=== Задание ===
Отредактируйте фрагмент учебного пособия о поэтике символизма, начиная со слов «Допущено Учебно-методическим объединением» и заканчивая словами «Минералов Ю.И.». Приведите этот отрывок целиком, заменив в нем «Научный редактор» на «Ответственный редактор».

=== Фрагмент текста ===

- - - - -

Ирина Георгиевна Минералова
Русская литература Серебряного века
Поэтика символизма
Учебное пособие
Пятое издание

   Допущено Учебно-методическим объединением по специальностям педагогического образования в качестве учебного пособия для студентов высших учебных заведений, обучающихся по специальности 032900 – русский язык и литература
 
   Научный редактор:
   докт. филол. наук, профессор
   Минералов Ю.И.
 
 
   И.Г. Минералова – доктор филологических наук, профессор Московского педагогического государственного университета.
   Автор монографии «Литература поисков и открытий» (1991), учебников и учебных пособий «Русская литература серебряного века» (1999). «Практикум но детской литературе» (2001). «Детская литература» (2002) и ряда работ по теории литературы.

ВВЕДЕНИЕ

   В наши дни происходит возвращение отечественной культуре яркой плеяды литературных имен и целых пластов художественной литературы, связанных с этими именами. Это прежде всего писатели «серебряного века», значительная часть которых после революционных событий 1917 года и Гражданской войны стала писателями так называемого «русского Зарубежья». Исчезновение причин, тормозивших до недавнего времени полноценное изучение творчества таких художников, создает сегодня возможности более пристального и конкретного литературоведческого анализа их произведений, внесения в сферу научного рассмотрения фактов, ранее остававшихся либо на периферии этой сферы, либо вообще вне ее из-за идеологических барьеров и ограничений; для осмысления серебряного века в целом – как особого уникального периода литературно-художественного развития. Творчество писателей конца XIX – начала XX в., как и деятельность тех из них, чье творчество продолжилось впоследствии в эмиграции, попадало в поле зрения советского литературоведения. Однако интенсивность внимания к тем или иным из них и сам характер этого внимания обусловливались привходящими обстоятельствами. Так, в наблюдениях над творчеством А.Н. Толстого, вернувшегося в СССР и ставшего одним из крупнейших советских писателей, порою присутствовали апологетические интонации, творчество А.И. Куприна, успевшего вернуться на Родину, изучалось внимательно и вполне академически, творчество лауреата Нобелевской премии И.А. Бунина в 50-е годы было в основном возвращено советскому читателю и тоже стало исследоваться.
   Б. Зайцев, И. Шмелев, А. Ремизов, Е. Замятин, В. Ходасевич, Д. Мережковский и др. возвращались в нашу культуру трудно и медленно. Изучение таких художников внутри страны только лишь возобновляется. От вступительных статей в сборниках «избранного» и проходных упоминаний в различных контекстах литературоведы начинают переходить к осмыслению роли литературных деятелей и характера их творчества в системе культуры серебряного века в ее неповторимом своеобразии. Потому заново прочитываются и вводятся в активный научный обиход работы П.Бицилли, И. Ильина, К. Мочульского и др. исследователей из кругов русского Зарубежья, потому российские литературоведы в последние годы со все более напряженным вниманием обращаются к изучению творчества названных художников, а также, например, Вяч. Иванова, А. Белого, К. Бальмонта, В. Розанова, Ф. Сологуба и др., заново возвращаются к наблюдениям над творчеством А. Блока, В. Брюсова, Ив. Бунина и др. Естественно, что нового внимания к себе требуют также те литературно-художественные группировки и течения, к которым в серебряный век принадлежали многие из крупнейших его деятелей (символизм, акмеизм, футуризм и т.д.), тем более что некоторые устоявшиеся идеологические их оценки уже устарели, но, будучи сняты конкретным объективным анализом, все еще оказывают определенное воздействие на читателя, формируют стереотипы, преодолевать которые в психологическом смысле нелегко.

- - - - -

=== Перечень данных ===
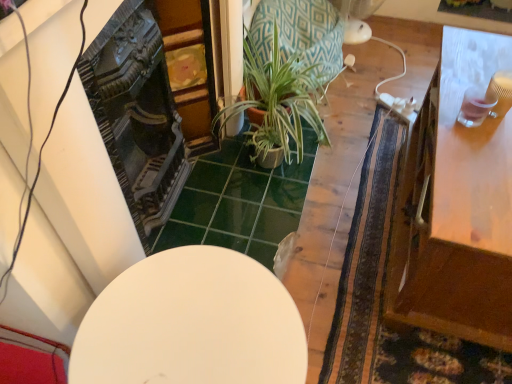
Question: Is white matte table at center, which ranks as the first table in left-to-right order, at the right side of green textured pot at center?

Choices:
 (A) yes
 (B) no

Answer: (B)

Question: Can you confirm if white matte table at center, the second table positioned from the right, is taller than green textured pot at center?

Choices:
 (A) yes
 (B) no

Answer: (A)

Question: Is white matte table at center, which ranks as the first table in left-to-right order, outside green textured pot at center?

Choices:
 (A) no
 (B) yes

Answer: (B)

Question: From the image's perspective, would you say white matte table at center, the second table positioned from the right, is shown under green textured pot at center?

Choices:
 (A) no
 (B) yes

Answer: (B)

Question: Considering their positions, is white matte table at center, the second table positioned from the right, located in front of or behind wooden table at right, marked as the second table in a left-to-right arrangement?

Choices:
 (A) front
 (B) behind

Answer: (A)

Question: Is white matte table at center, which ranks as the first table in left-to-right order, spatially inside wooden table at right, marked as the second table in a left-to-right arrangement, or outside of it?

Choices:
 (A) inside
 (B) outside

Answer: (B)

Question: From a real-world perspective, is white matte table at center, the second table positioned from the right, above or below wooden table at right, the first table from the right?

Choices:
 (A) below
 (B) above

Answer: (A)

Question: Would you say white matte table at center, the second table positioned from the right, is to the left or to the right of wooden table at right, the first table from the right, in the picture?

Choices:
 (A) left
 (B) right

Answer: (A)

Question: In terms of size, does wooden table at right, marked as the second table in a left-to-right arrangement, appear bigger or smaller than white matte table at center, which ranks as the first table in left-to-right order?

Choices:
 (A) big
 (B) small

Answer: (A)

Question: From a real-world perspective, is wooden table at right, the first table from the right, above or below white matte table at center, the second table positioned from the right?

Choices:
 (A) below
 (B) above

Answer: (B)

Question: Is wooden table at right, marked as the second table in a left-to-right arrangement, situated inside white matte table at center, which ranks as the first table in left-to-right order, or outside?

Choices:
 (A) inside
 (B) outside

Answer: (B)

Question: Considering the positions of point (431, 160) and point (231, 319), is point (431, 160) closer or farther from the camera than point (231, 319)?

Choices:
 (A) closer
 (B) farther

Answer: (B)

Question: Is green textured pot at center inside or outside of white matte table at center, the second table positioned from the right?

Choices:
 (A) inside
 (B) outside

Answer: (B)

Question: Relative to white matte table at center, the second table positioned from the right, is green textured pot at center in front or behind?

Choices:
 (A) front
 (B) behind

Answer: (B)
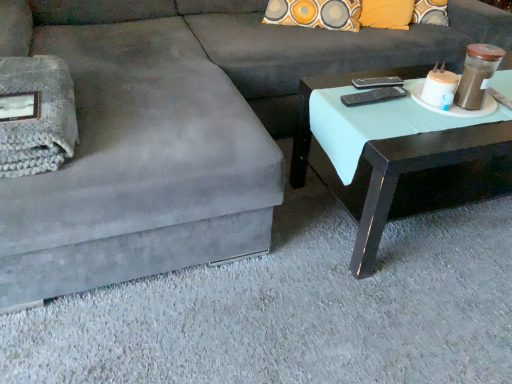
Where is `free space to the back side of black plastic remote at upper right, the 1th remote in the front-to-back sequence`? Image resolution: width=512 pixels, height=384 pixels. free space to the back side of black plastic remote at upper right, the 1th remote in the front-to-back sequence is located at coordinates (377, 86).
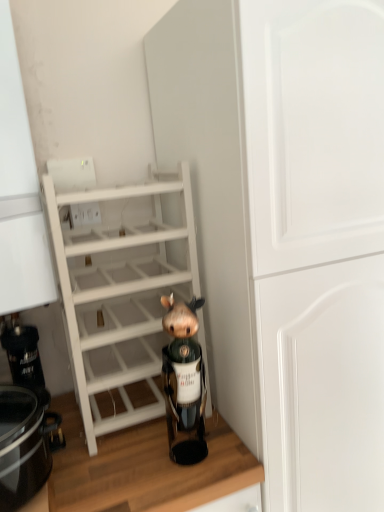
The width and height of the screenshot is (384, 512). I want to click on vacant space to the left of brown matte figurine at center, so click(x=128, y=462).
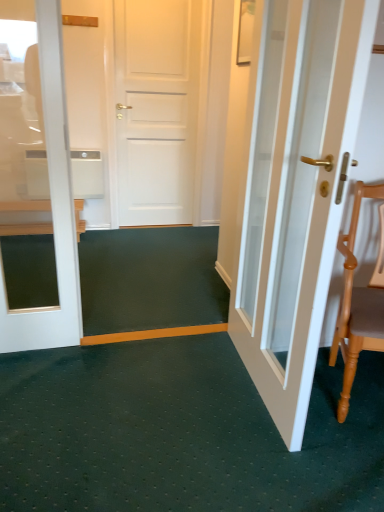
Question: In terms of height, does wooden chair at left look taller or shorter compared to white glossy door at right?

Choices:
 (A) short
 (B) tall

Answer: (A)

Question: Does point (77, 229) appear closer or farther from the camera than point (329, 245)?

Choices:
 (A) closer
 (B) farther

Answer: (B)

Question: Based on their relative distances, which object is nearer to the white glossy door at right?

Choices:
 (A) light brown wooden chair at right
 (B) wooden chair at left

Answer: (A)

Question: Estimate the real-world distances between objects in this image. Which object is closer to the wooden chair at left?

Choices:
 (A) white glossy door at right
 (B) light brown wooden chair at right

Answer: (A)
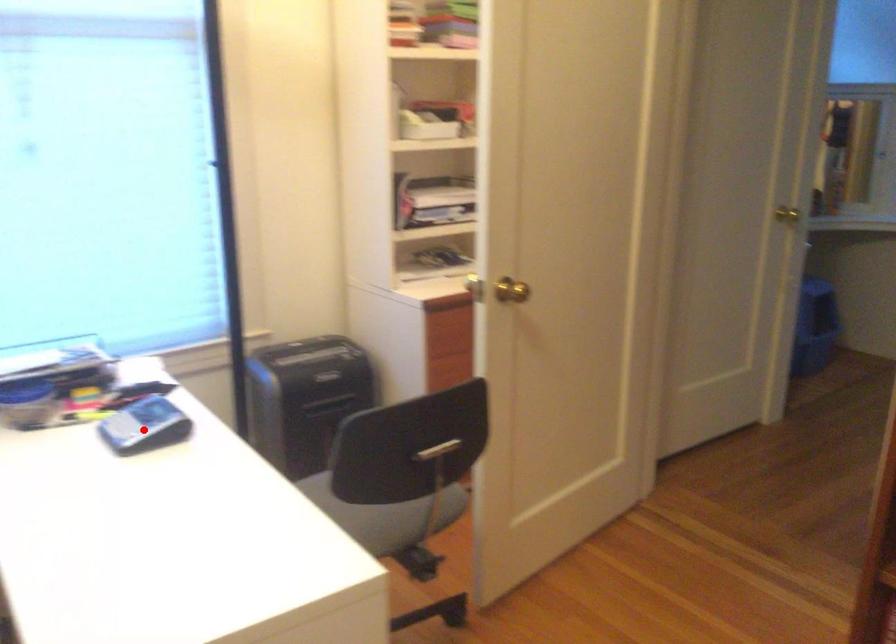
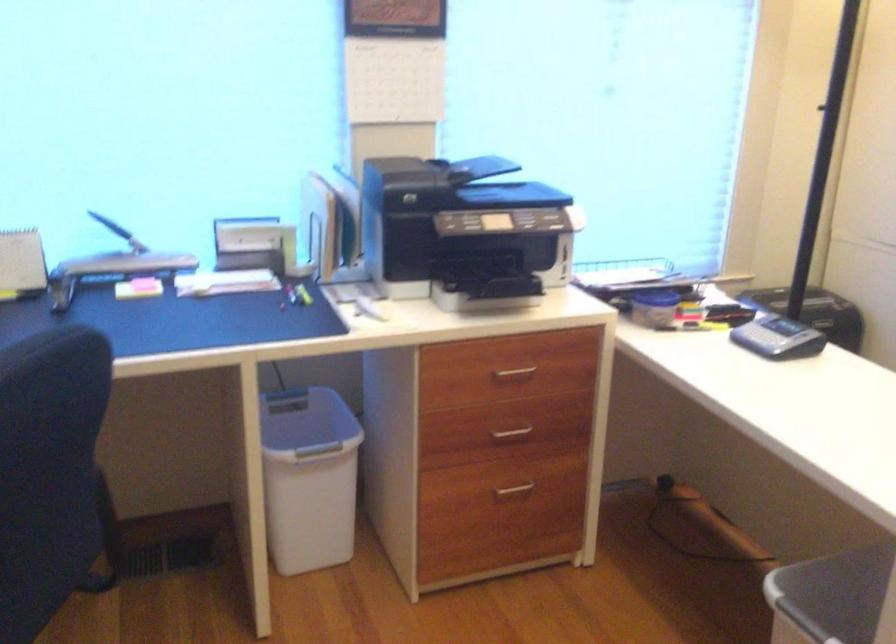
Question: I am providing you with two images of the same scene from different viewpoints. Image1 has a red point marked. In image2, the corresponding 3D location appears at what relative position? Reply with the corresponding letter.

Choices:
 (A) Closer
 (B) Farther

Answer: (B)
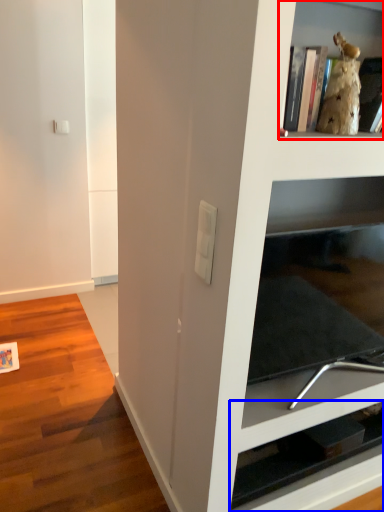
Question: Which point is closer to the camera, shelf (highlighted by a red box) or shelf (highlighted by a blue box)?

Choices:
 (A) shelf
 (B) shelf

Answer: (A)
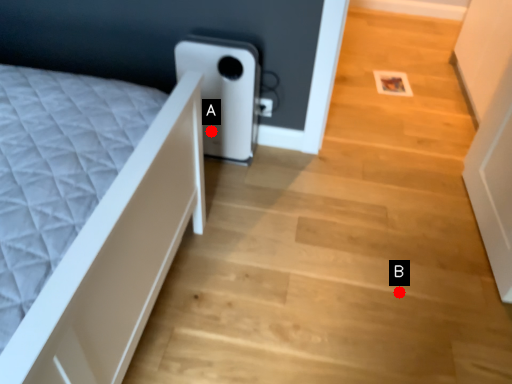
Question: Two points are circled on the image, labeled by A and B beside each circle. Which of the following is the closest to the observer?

- - - - -

=== Результат выполнения ===
Допущено Учебно-методическим объединением по специальностям педагогического образования в качестве учебного пособия для студентов высших учебных заведений, обучающихся по специальности 032900 – русский язык и литература
 
   Ответственный редактор:
   докт. филол. наук, профессор
   Минералов Ю.И.